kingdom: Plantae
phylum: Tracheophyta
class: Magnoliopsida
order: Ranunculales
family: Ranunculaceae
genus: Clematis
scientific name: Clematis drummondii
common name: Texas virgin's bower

---

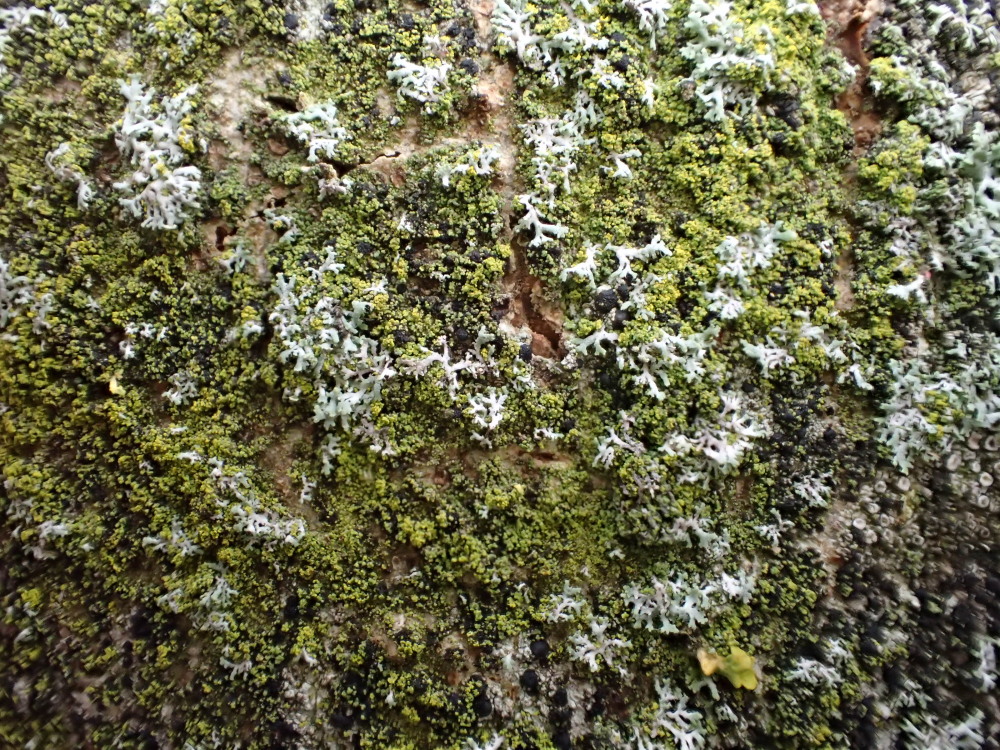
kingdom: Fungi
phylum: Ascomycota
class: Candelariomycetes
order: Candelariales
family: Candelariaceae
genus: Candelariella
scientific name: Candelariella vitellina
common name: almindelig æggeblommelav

* * *

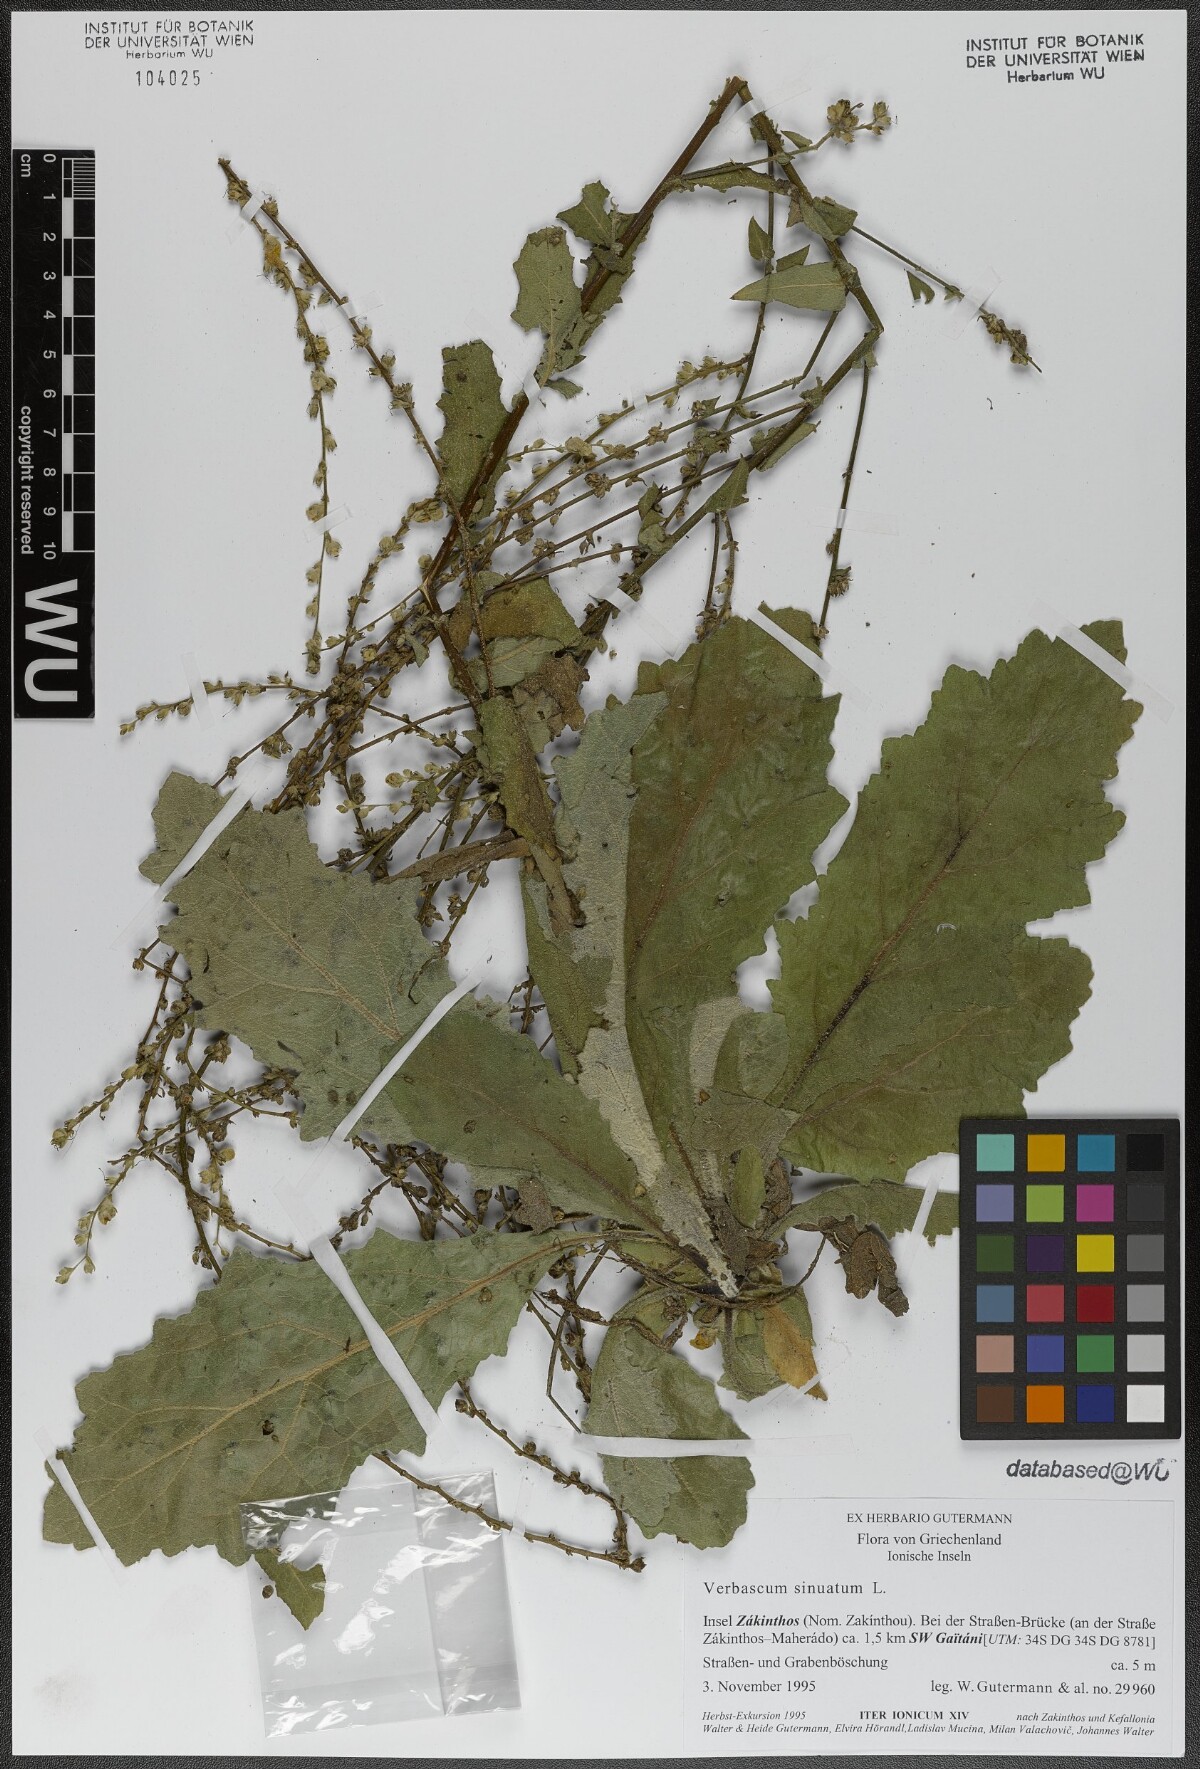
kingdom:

* REQUIRED WORK: Repeat every line of the entries above, from the line containing "kingdom: Plantae" down to the line containing "scientific name: Clematis drummondii", with both of those lines included.

* ANSWER FOR THIS EXERCISE:
kingdom: Plantae
phylum: Tracheophyta
class: Magnoliopsida
order: Ranunculales
family: Ranunculaceae
genus: Clematis
scientific name: Clematis drummondii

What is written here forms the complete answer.